— Task brief —
Below are records to reproduce in full; copy them exactly but keep the pictures out.
Source data: Begin
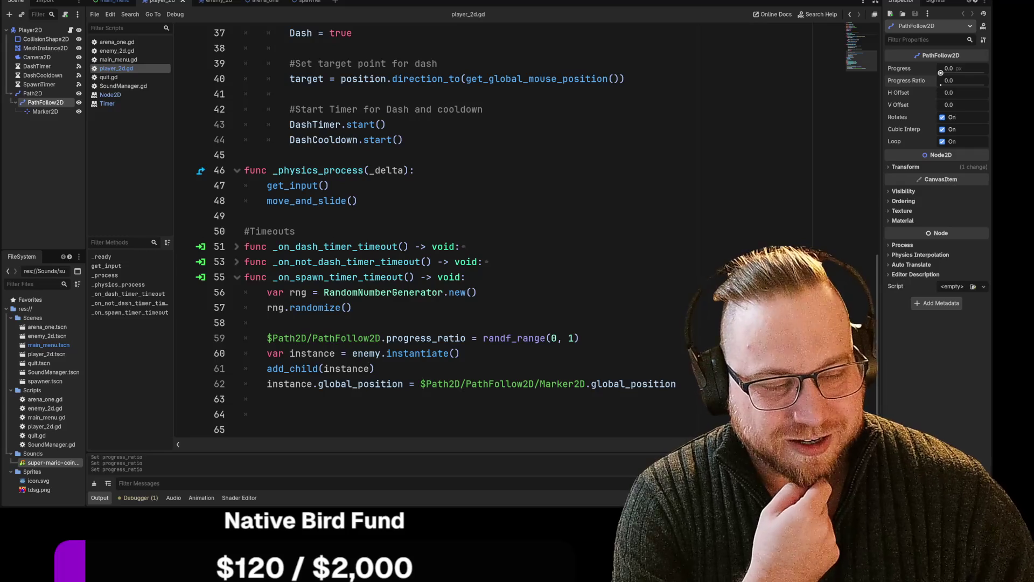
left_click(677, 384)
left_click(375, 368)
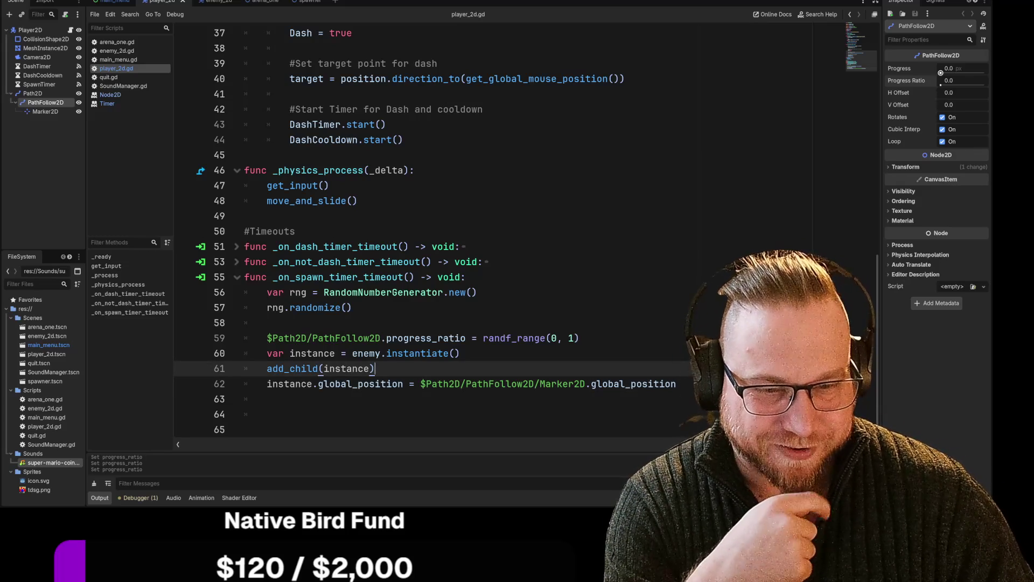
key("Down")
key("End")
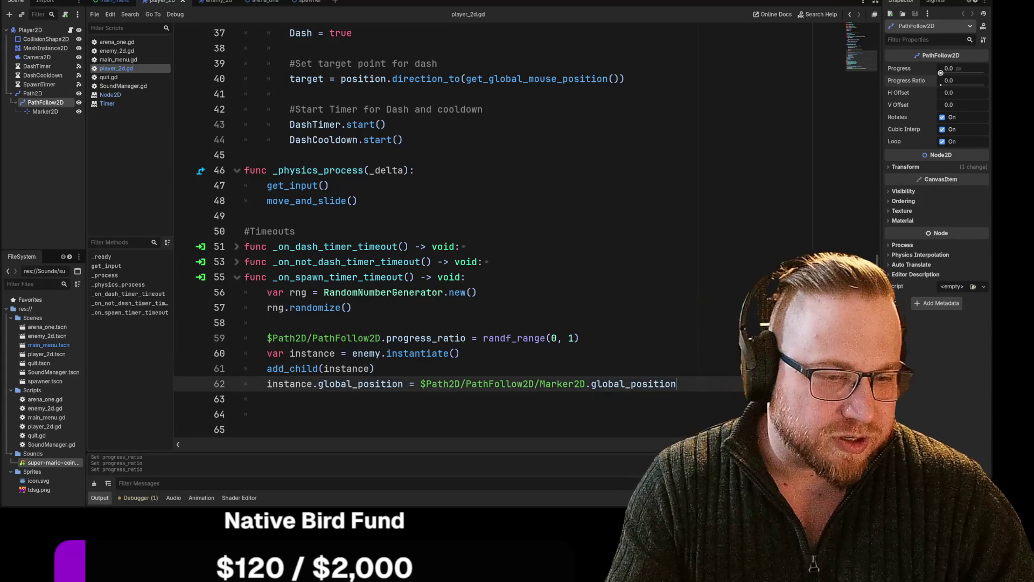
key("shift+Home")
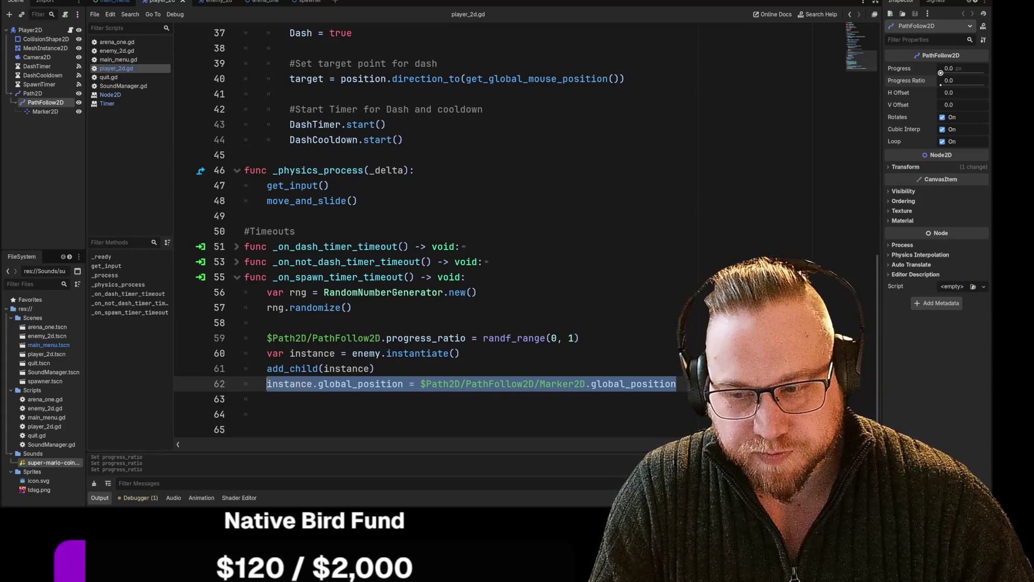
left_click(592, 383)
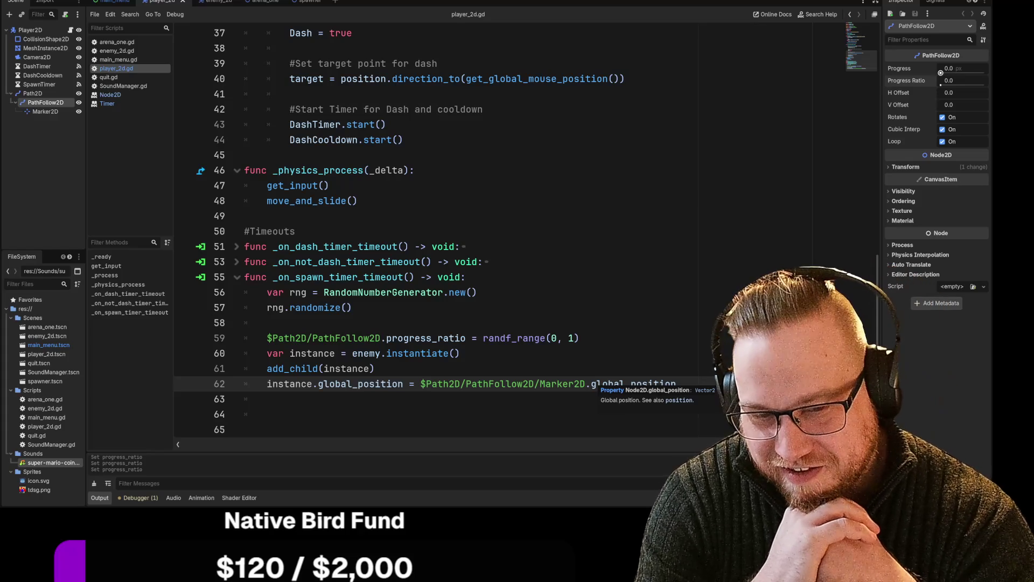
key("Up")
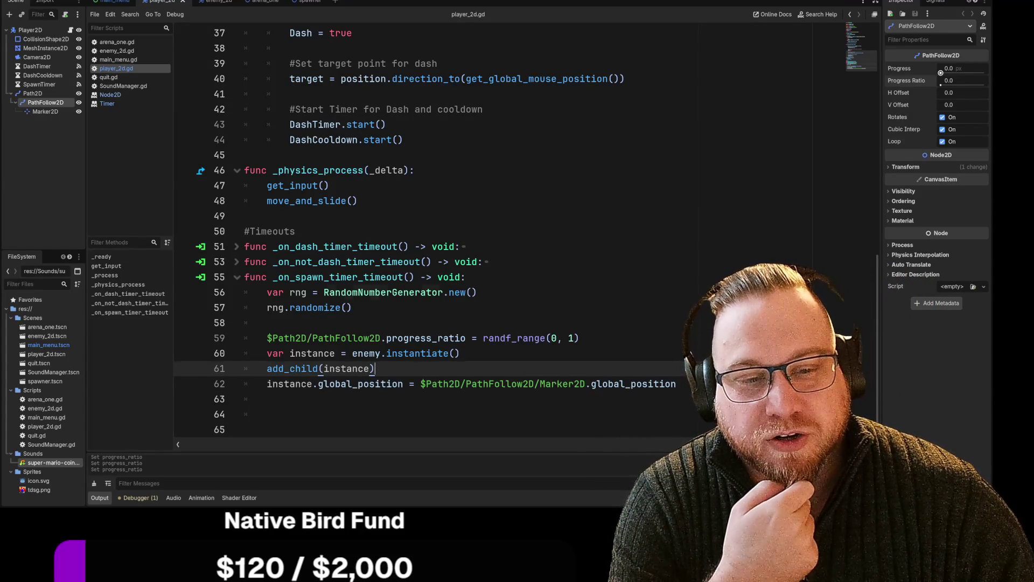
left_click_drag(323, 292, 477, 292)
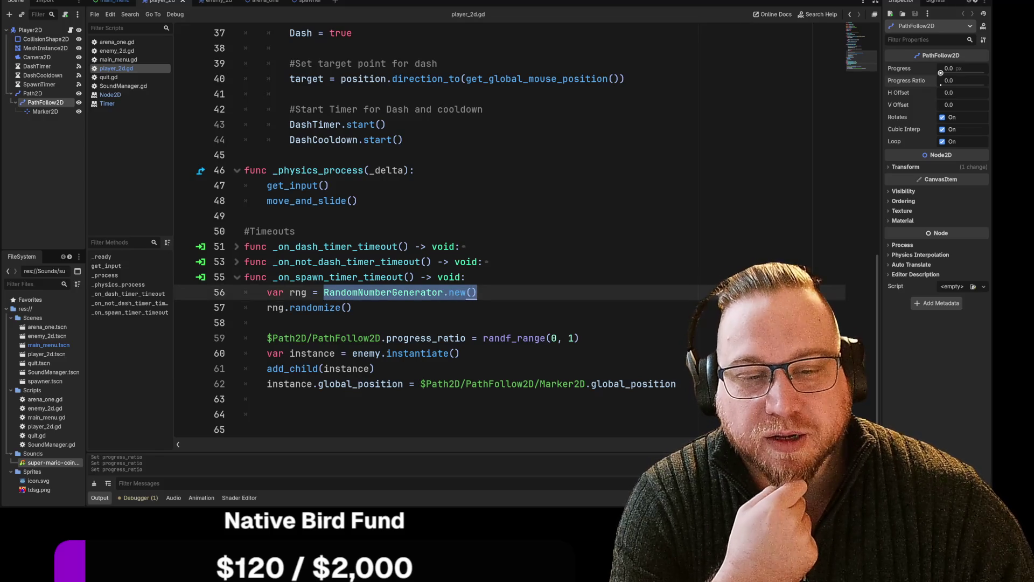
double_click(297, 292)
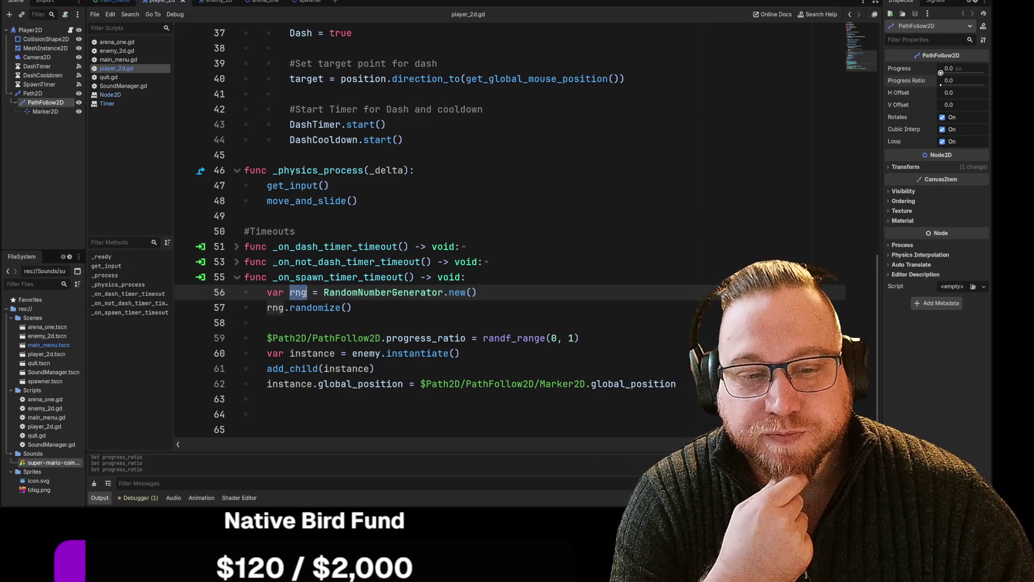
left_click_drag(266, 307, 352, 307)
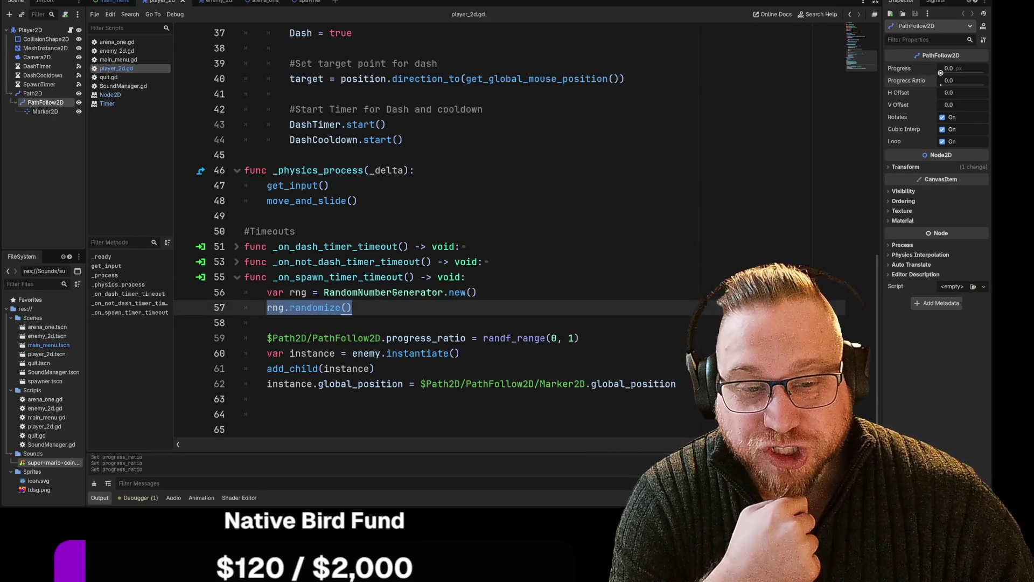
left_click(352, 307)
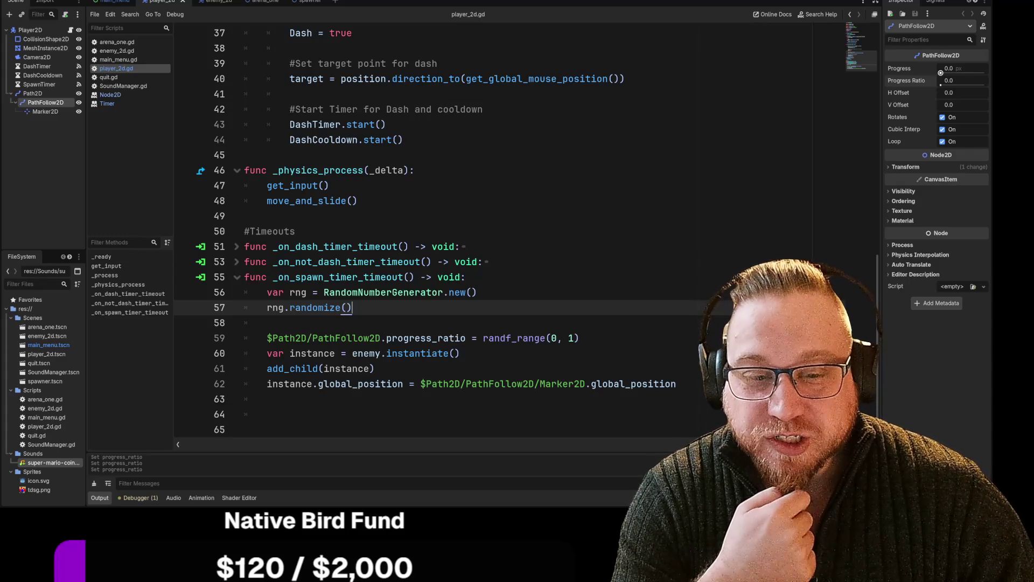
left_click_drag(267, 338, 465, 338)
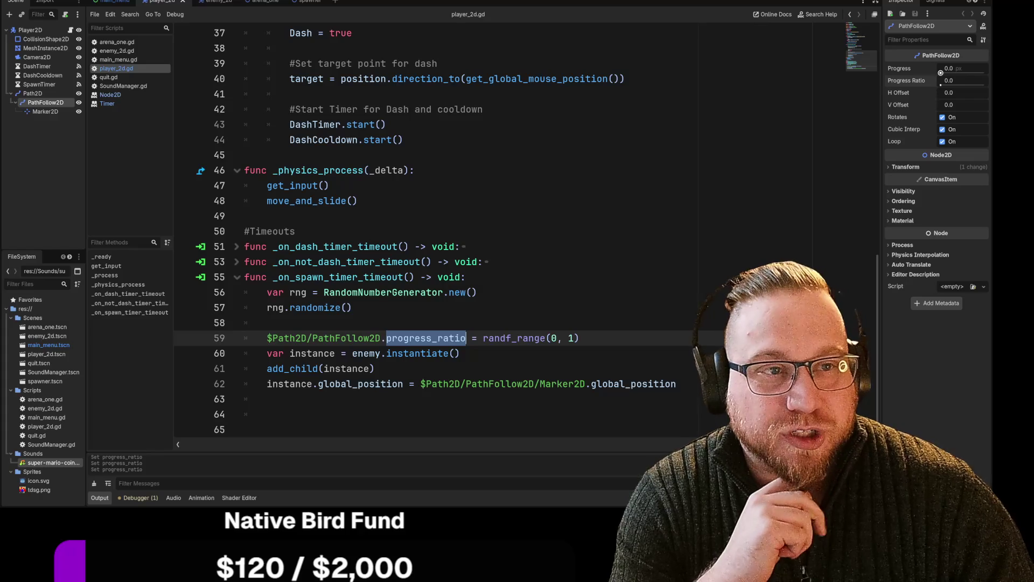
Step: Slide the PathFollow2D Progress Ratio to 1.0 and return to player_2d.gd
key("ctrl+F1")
Source data: End
— Response area —
left_click(677, 384)
left_click(375, 368)
key("Down")
key("End")
key("shift+Home")
left_click(592, 383)
key("Up")
left_click_drag(323, 292, 477, 292)
double_click(297, 292)
left_click_drag(266, 307, 352, 307)
left_click(352, 307)
left_click_drag(267, 338, 465, 338)
Step: Slide the PathFollow2D Progress Ratio to 1.0 and return to player_2d.gd
key("ctrl+F1")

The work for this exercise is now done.